Jennifer S. Dally, BS (she/her/hers)
George Washington University School of Medicine and Health Sciences
WASHINGTON, District of Columbia, United States
Asthma is a ubiquitous diagnosis in pediatric populations. CDC data reveals that in 2020 1 in 17 pediatric patients had an asthma diagnosis (1,3). Additionally, the prevalence is disproportionately higher across minority groups, with Non-Hispanic (NH) Black children constituting 12% of pediatric asthma patients versus 5% as NH White (1).
The George Washington School of Medicine (GW SMHS) holds an annual asthma summit, as part of the Clinical Public Health curriculum, challenging MS2 students to create solutions for asthma care in minority populations. Teams write “op-eds” advocating for technological, educational or policy changes regarding asthma care, bearing in mind social determinants of health.
Objective: We have explored three years of op-eds to understand how students chose to advocate for change to improve asthma management.
Over a 3-year period 46 op-ed assignments, 15/year written in teams (5 students/team) consisting of 75 students/year were collated. Using Braun and Clarks methodology a simple thematic analysis was performed on this data set. Codes were developed inductively via collaborative iteration. Based on preliminary codes, a coding dictionary was developed and applied to the data by two-independent coders (JD, MK).

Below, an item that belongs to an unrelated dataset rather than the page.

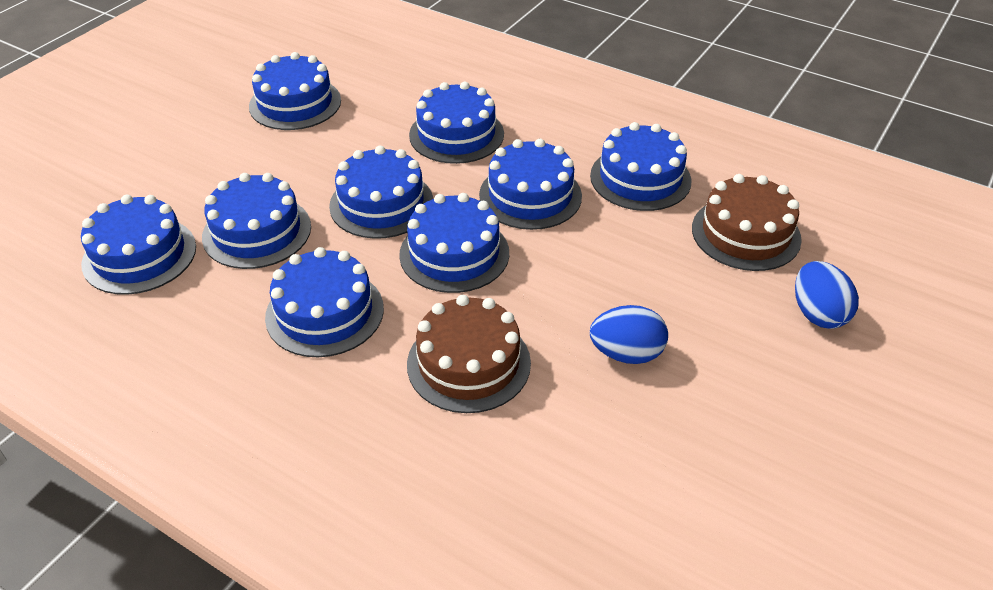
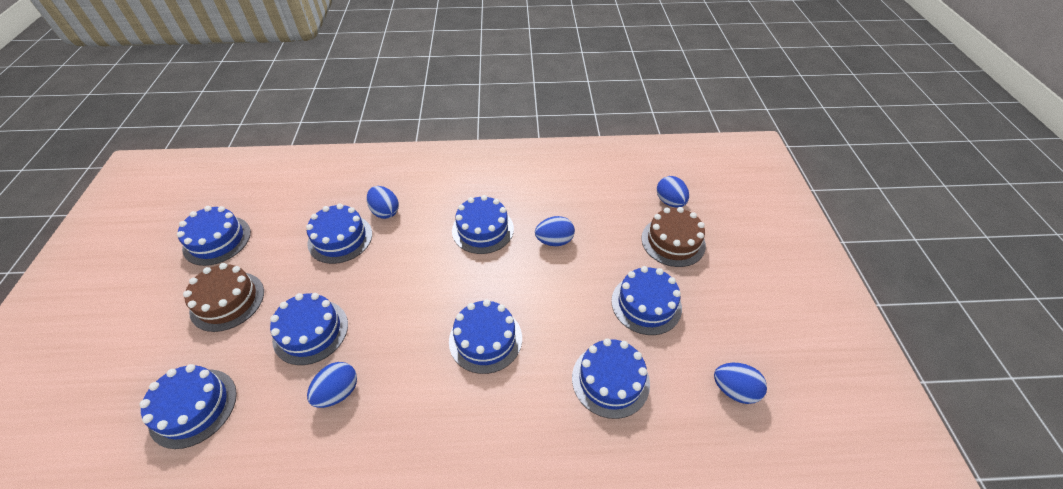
blue cake: 9 -> 8
blue egg: 2 -> 5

Six main themes were identified: Importance of school policies; education of parents and children; home environment; use of technology; collaborative care and altering FDA regulations for asthma medication. Groups that discussed changing school policies tended to focus on optimizing school’s ability to respond to asthma exacerbations. Others focused on home environments primarily improving the condition of rental units. The utility of technology in monitoring symptom control was highlighted along with changes needed in FDA regulations and the ACA to increase insurance coverage for asthma medications.
Conclusion(s): GW SMHS uses op-eds as a pedagogical strategy to raise awareness among students about asthma and the need for advocacy in particular for minority patients. Suggestions by students demonstrated their interest in improving clinical care and advocating for patients through education, use of technology and focusing on collaborative care. In the future we hope to provide curricular time for students to enact their plans in real-life situations. This curricular strategy can be utilized by other schools to provide students with opportunities to reflect on their role as future physicians and health advocates. Medical students’ idealism, optimism, and novel approaches bring a new perspective towards changes in medicine.